- What this task involves
The answer must be every entry below, word for word, with the pictures left out.

- Data to examine
────────
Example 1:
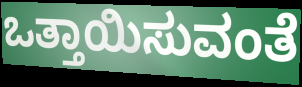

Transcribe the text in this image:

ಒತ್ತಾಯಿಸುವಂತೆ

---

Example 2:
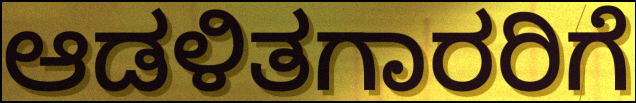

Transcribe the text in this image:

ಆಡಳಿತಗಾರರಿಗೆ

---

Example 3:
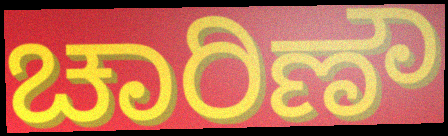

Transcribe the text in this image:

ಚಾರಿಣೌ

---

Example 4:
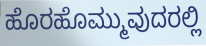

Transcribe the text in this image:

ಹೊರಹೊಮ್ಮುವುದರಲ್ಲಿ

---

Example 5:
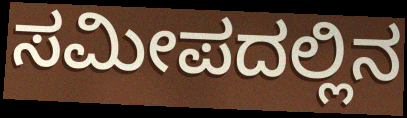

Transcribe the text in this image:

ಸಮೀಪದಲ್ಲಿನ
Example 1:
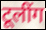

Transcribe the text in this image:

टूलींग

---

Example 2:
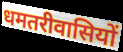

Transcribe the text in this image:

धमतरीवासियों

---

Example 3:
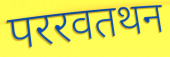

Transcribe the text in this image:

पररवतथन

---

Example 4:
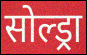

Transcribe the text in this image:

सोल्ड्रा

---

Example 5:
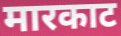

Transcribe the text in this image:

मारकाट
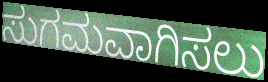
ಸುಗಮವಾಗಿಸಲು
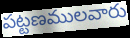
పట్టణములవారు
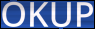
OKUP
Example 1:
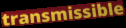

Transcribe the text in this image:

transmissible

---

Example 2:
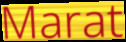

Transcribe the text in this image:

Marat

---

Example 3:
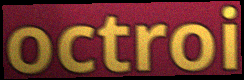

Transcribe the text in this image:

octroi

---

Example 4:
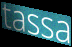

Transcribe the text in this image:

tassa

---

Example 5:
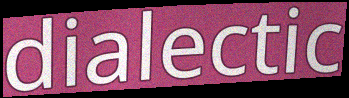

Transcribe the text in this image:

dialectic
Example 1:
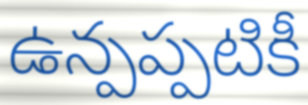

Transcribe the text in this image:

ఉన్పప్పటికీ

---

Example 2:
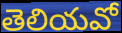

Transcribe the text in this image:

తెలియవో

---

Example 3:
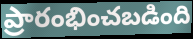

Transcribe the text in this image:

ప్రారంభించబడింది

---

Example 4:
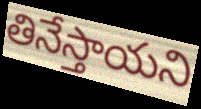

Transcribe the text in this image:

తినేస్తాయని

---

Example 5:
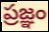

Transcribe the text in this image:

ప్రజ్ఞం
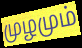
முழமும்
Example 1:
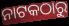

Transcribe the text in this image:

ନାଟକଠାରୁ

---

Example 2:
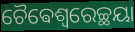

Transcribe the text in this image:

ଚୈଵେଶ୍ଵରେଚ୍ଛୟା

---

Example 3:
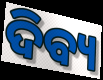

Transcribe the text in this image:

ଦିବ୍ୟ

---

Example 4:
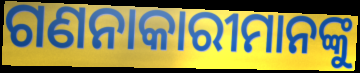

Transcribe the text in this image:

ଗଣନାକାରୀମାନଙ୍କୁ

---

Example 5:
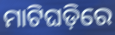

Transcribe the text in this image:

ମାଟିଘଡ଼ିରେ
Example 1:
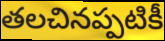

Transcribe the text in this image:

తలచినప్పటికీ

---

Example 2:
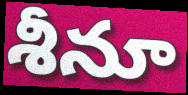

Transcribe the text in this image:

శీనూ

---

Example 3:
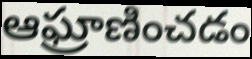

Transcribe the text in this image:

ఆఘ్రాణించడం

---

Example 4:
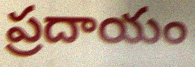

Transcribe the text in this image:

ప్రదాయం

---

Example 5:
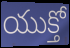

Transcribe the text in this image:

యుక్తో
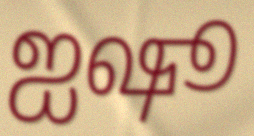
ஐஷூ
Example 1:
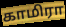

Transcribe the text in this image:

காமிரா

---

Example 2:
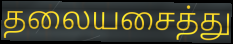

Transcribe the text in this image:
────────
- Result for this task
Example 1:

Transcribe the text in this image:

ಒತ್ತಾಯಿಸುವಂತೆ

---

Example 2:

Transcribe the text in this image:

ಆಡಳಿತಗಾರರಿಗೆ

---

Example 3:

Transcribe the text in this image:

ಚಾರಿಣೌ

---

Example 4:

Transcribe the text in this image:

ಹೊರಹೊಮ್ಮುವುದರಲ್ಲಿ

---

Example 5:

Transcribe the text in this image:

ಸಮೀಪದಲ್ಲಿನ
Example 1:

Transcribe the text in this image:

टूलींग

---

Example 2:

Transcribe the text in this image:

धमतरीवासियों

---

Example 3:

Transcribe the text in this image:

पररवतथन

---

Example 4:

Transcribe the text in this image:

सोल्ड्रा

---

Example 5:

Transcribe the text in this image:

मारकाट
ಸುಗಮವಾಗಿಸಲು
పట్టణములవారు
OKUP
Example 1:

Transcribe the text in this image:

transmissible

---

Example 2:

Transcribe the text in this image:

Marat

---

Example 3:

Transcribe the text in this image:

octroi

---

Example 4:

Transcribe the text in this image:

tassa

---

Example 5:

Transcribe the text in this image:

dialectic
Example 1:

Transcribe the text in this image:

ఉన్పప్పటికీ

---

Example 2:

Transcribe the text in this image:

తెలియవో

---

Example 3:

Transcribe the text in this image:

ప్రారంభించబడింది

---

Example 4:

Transcribe the text in this image:

తినేస్తాయని

---

Example 5:

Transcribe the text in this image:

ప్రజ్ఞం
முழமும்
Example 1:

Transcribe the text in this image:

ନାଟକଠାରୁ

---

Example 2:

Transcribe the text in this image:

ଚୈଵେଶ୍ଵରେଚ୍ଛୟା

---

Example 3:

Transcribe the text in this image:

ଦିବ୍ୟ

---

Example 4:

Transcribe the text in this image:

ଗଣନାକାରୀମାନଙ୍କୁ

---

Example 5:

Transcribe the text in this image:

ମାଟିଘଡ଼ିରେ
Example 1:

Transcribe the text in this image:

తలచినప్పటికీ

---

Example 2:

Transcribe the text in this image:

శీనూ

---

Example 3:

Transcribe the text in this image:

ఆఘ్రాణించడం

---

Example 4:

Transcribe the text in this image:

ప్రదాయం

---

Example 5:

Transcribe the text in this image:

యుక్తో
ஐஷூ
Example 1:

Transcribe the text in this image:

காமிரா

---

Example 2:

Transcribe the text in this image:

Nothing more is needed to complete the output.